Vacinação contra pólio: o que você precisa saber

Ministério da Saúde lança nesta segunda-feira (8) uma campanha de vacinação contra a pólio. (Foto: AP Photo/Leo Correa)
Ministério da Saúde lança nesta segunda-feira (8) uma campanha de vacinação contra a pólio. (Foto: AP Photo/Leo Correa)
  • Crianças de até cinco anos devem se vacinar contra a doença

  • São três doses intramusculares e dois reforços com gotinhas

  • Cobertura de vacinação contra pólio tem caído o Brasil desde 2016

Nesta segunda-feira (8), começa uma campanha de vacinação contra a poliomielite em crianças de até cinco anos que ainda não receberam as primeiras doses.

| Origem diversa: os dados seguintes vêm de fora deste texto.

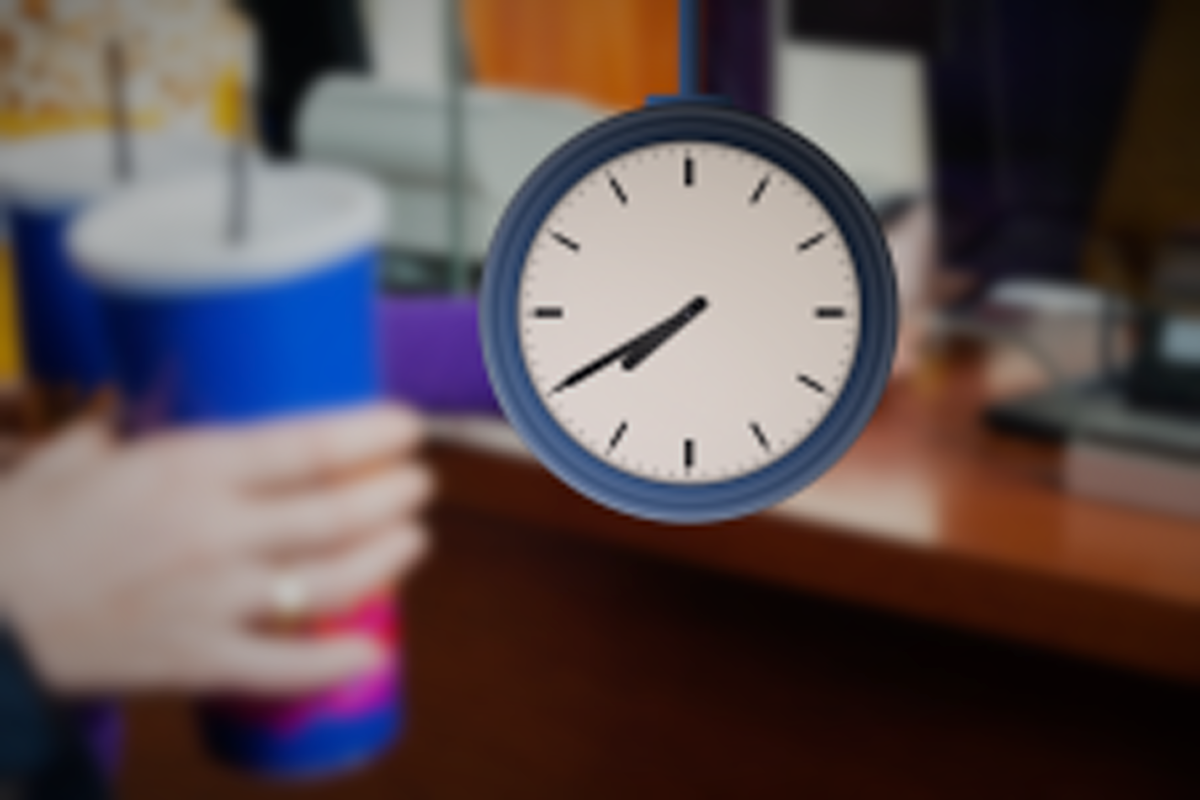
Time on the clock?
7:40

Nos últimos tempos, a cobertura vacinal tem se distanciado da meta de 95% das crianças protegidas. Ainda assim, o Brasil não detecta um caso de pólio desde 1989.

“Faço um apelo a todos os pais e mães, avós e avôs para que levem as crianças da sua família para as mais de 38 mil salas de vacinação do país. Não faltam vacinas, elas estão aí e elas só têm um dono: o povo brasileiro. Temos que imunizar 15 milhões de crianças contra a pólio”, pediu Marcelo Queiroga, ministro da Saúde.

O que é poliomielite?

Conhecida também como paralisia infantil, a poliomielite, ou pólio, é causada por um vírus, que infecta por meio do contato direto de crianças e adultos com fezes, objetos, secreções, alimentos ou água contaminados.

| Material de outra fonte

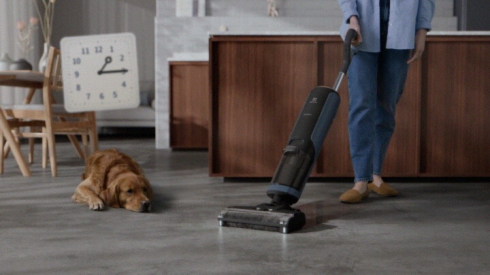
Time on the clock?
1:15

Mesmo que seja assintomática, muitas vezes, casos graves da doença levam a paralisia nos membros inferiores e até de músculos responsáveis pela respiração, o que pode ser fatal.

O vírus encontra boas condições de propagação quando há falta de saneamento básico. A única forma de prevenção é a vacina.

Quem é o público-alvo da campanha?

O Ministério da Saúde irá vacinar crianças com até cinco anos. A expectativa é que 1,43 milhão de crianças sejam imunizadas.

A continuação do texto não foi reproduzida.